◆ **文本摘录**:
1. 三数之和 (15)
给你一个整数数组 nums ,判断是否存在三元组 [nums[i], nums[j], nums[k]] 满足 i != j、i != k 且 j != k ,同时还满足 nums[i] + nums[j] + nums[k] == 0 。请
你返回所有和为 0 且不重复的三元组。
class Solution {
public List<List<Integer>> threeSum(int[] nums) {
List<List<Integer>> res = new ArrayList<>();
Arrays.sort(nums);
for (int first = 0; first < nums.length; first++) {
if(first>0 && nums[first] == nums[first-1])
continue;
int third = nums.length-1;
int target = -nums[first];
for (int second = first+1; second <third ; second++) {
if(second>first+1 && nums[second] ==nums[second-1])
continue;
while(second<third && nums[second]+nums[third] > target)
third--;
if(second == third)

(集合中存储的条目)
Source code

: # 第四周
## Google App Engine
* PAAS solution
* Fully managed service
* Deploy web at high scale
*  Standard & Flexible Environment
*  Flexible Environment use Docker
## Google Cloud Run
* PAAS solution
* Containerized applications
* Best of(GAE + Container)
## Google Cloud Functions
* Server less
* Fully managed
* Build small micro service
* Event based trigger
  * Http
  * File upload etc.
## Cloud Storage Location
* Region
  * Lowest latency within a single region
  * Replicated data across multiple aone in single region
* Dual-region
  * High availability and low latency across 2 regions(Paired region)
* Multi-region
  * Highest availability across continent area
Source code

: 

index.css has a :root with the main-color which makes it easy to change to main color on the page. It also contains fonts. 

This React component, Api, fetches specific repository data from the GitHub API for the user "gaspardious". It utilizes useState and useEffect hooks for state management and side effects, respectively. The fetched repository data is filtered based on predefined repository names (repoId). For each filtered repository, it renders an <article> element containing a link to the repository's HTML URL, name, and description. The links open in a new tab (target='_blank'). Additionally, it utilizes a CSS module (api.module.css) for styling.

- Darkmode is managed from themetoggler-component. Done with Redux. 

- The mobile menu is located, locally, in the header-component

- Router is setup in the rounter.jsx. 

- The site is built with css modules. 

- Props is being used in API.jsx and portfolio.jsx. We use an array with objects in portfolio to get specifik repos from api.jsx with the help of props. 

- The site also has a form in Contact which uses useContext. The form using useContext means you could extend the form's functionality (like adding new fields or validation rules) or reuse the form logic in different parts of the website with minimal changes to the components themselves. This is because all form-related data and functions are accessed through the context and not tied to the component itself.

==

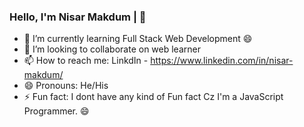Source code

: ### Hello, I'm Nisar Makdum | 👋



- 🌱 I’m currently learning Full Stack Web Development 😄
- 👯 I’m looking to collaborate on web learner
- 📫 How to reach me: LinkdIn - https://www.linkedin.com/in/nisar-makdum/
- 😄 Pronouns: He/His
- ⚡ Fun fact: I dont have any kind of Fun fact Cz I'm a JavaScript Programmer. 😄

◆ **任务要求 1**: 复制三数之和文本中的一段原文：从含有“1. 三数之和 (15)”的词句开始，到“if(second>first+1 && nums[second] ==nums[second-1])”结束。
◆ **任务要求 2**: 将记录中从含有“- 🌱 I’m currently”的那一行起、到含有“- 😄 Pronouns: He/His”的那一行止的各行（首尾两行都算）排成编号列表，去掉空行。
这些记录与三数之和文本毫无关联。

◆ **作答区 1**:
1. 三数之和 (15)
给你一个整数数组 nums ,判断是否存在三元组 [nums[i], nums[j], nums[k]] 满足 i != j、i != k 且 j != k ,同时还满足 nums[i] + nums[j] + nums[k] == 0 。请
你返回所有和为 0 且不重复的三元组。
class Solution {
public List<List<Integer>> threeSum(int[] nums) {
List<List<Integer>> res = new ArrayList<>();
Arrays.sort(nums);
for (int first = 0; first < nums.length; first++) {
if(first>0 && nums[first] == nums[first-1])
continue;
int third = nums.length-1;
int target = -nums[first];
for (int second = first+1; second <third ; second++) {
if(second>first+1 && nums[second] ==nums[second-1])

◆ **作答区 2**:
1. - 🌱 I’m currently learning Full Stack Web Development 😄
2. - 👯 I’m looking to collaborate on web learner
3. - 📫 How to reach me: LinkdIn - https://www.linkedin.com/in/nisar-makdum/
4. - 😄 Pronouns: He/His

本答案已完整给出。